What you should do | Scan the entries below for the word "scroll" and copy every line where it turns up.
┌─ Extracted entries
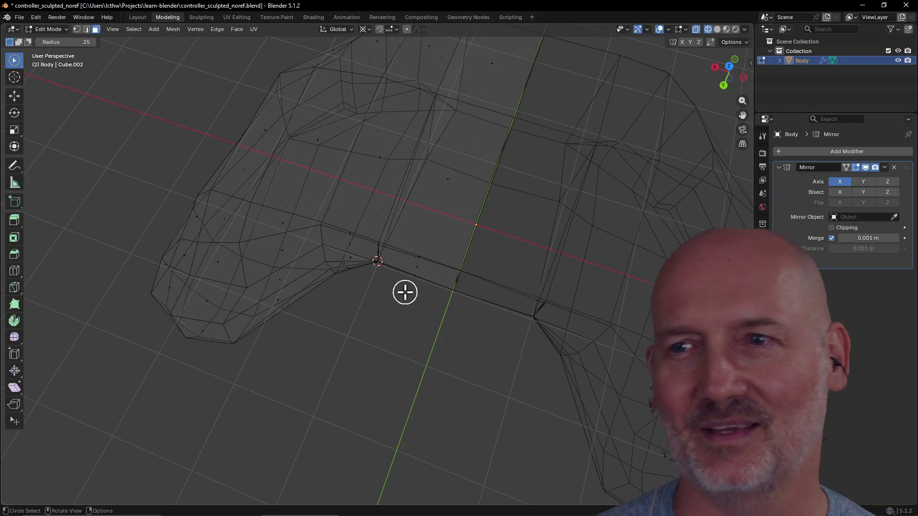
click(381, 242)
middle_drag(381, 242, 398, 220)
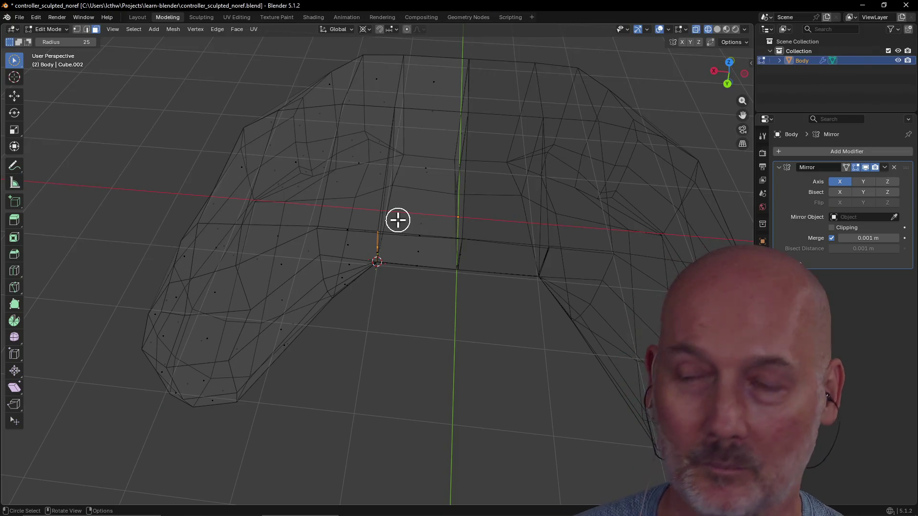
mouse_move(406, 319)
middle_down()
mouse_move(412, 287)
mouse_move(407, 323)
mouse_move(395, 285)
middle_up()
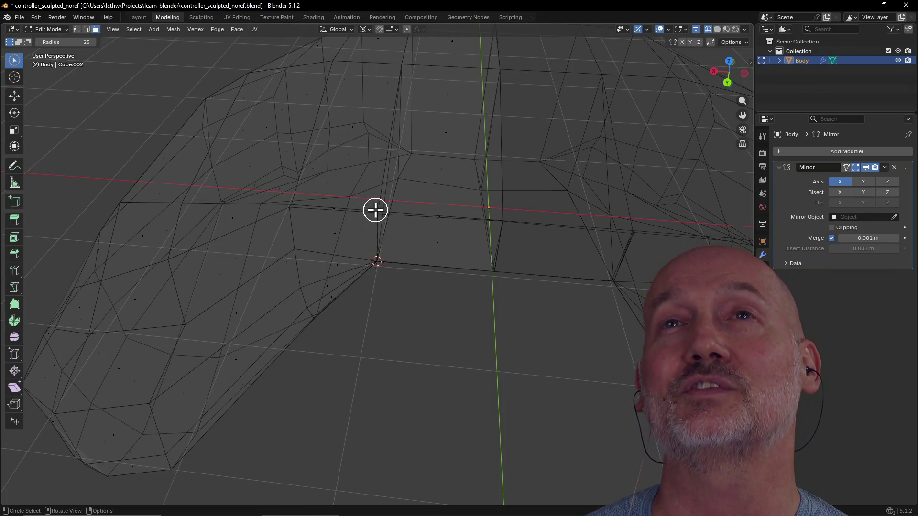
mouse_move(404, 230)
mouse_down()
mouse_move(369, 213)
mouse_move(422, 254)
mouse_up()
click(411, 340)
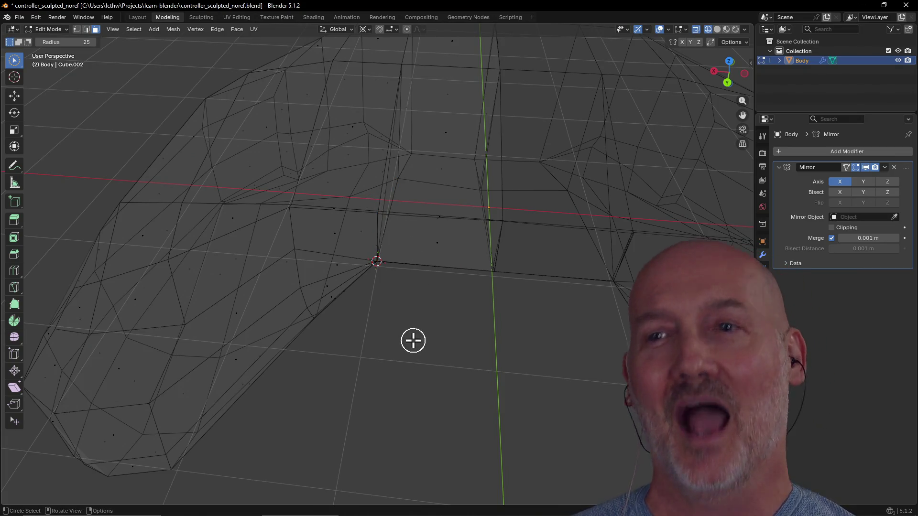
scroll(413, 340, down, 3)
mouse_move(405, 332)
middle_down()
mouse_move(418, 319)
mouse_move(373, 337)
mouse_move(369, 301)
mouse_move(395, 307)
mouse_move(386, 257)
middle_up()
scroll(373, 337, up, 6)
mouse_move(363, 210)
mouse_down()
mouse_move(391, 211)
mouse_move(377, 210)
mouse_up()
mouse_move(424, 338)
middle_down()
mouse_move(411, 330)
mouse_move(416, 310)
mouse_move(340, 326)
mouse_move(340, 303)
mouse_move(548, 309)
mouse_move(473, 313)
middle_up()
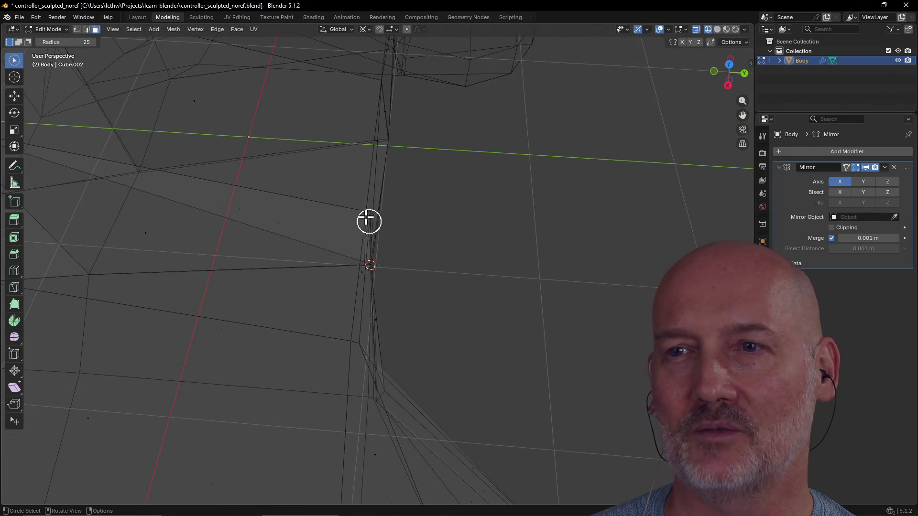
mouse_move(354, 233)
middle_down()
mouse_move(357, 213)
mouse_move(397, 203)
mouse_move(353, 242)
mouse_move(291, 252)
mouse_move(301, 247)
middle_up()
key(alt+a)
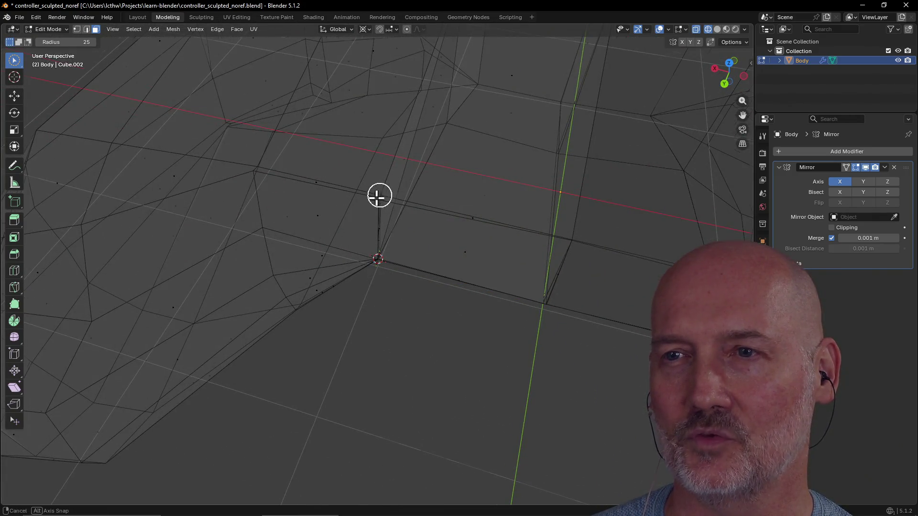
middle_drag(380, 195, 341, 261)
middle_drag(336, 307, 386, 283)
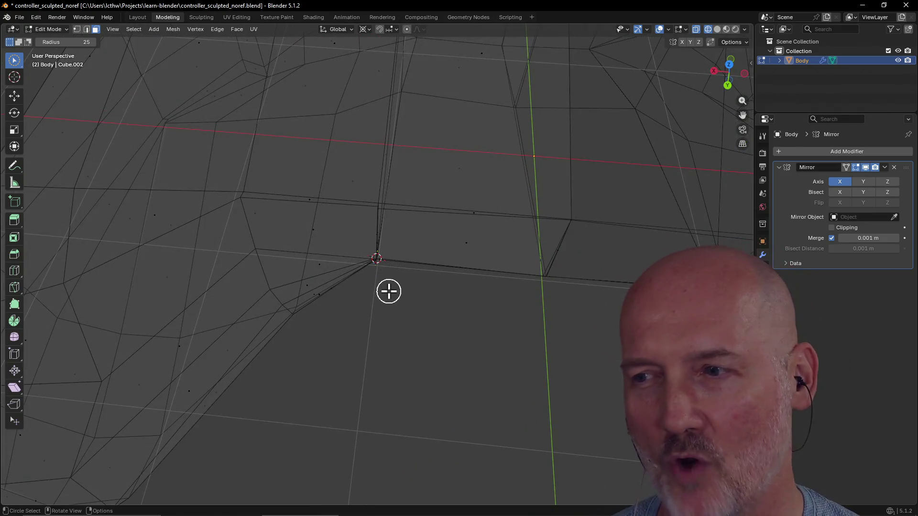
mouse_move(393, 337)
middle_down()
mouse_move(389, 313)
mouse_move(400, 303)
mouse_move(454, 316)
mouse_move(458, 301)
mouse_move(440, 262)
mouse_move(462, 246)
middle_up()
└─
┌─ Extracted entries
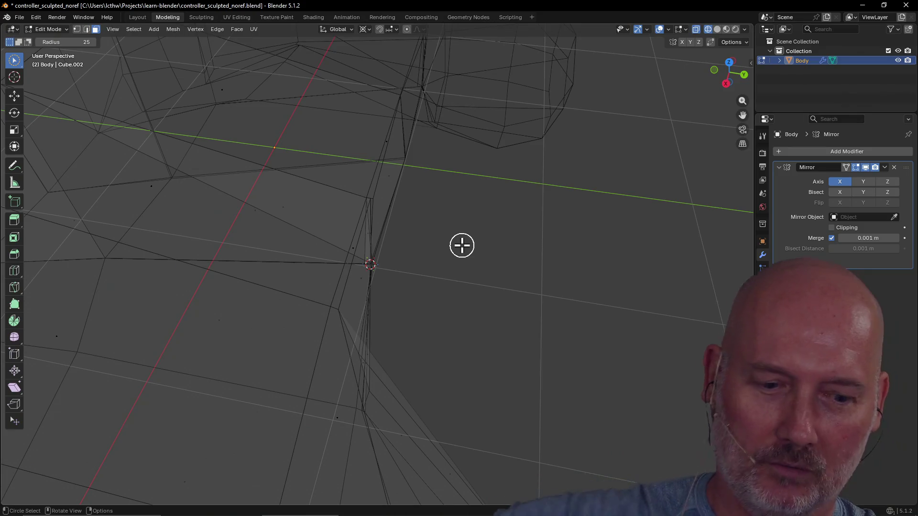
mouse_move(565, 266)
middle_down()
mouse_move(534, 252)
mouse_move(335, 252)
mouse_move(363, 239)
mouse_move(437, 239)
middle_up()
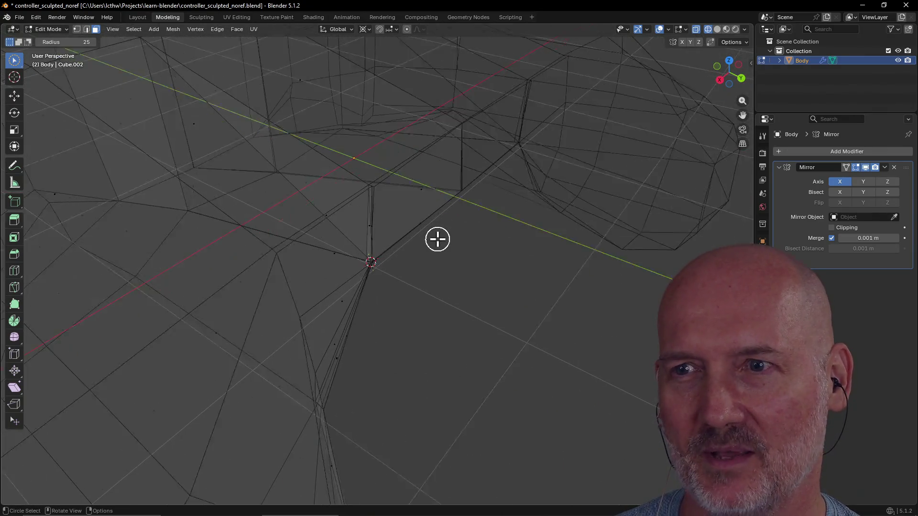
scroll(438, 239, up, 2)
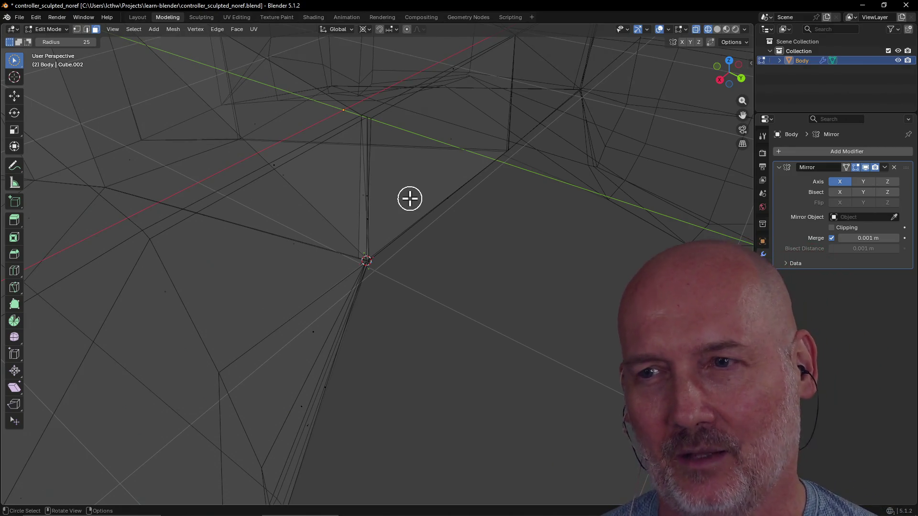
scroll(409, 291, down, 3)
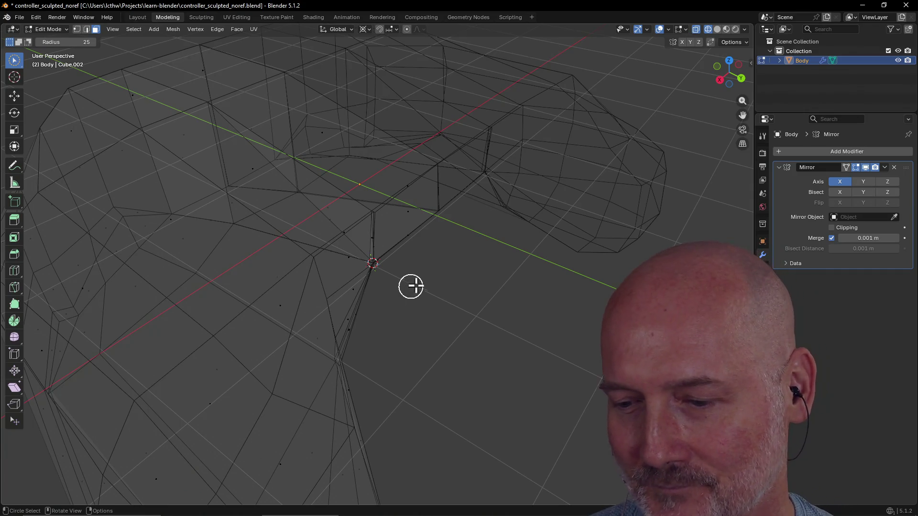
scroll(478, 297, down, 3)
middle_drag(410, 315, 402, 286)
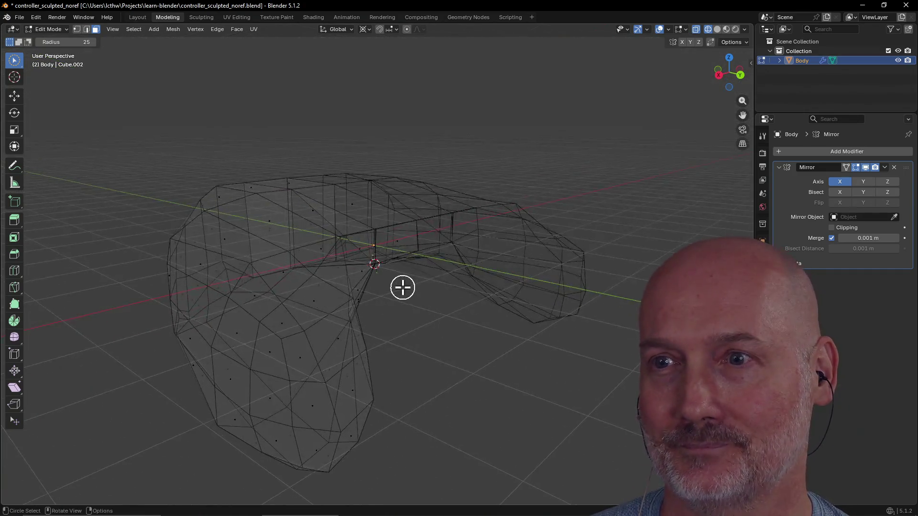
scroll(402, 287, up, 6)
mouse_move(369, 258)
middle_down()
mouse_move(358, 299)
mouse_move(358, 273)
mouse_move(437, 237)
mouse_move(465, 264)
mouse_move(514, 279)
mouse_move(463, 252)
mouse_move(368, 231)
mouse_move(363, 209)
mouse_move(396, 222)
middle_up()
└─
Answer to the problem |
scroll(413, 340, down, 3)
scroll(373, 337, up, 6)
scroll(438, 239, up, 2)
scroll(409, 291, down, 3)
scroll(478, 297, down, 3)
scroll(402, 287, up, 6)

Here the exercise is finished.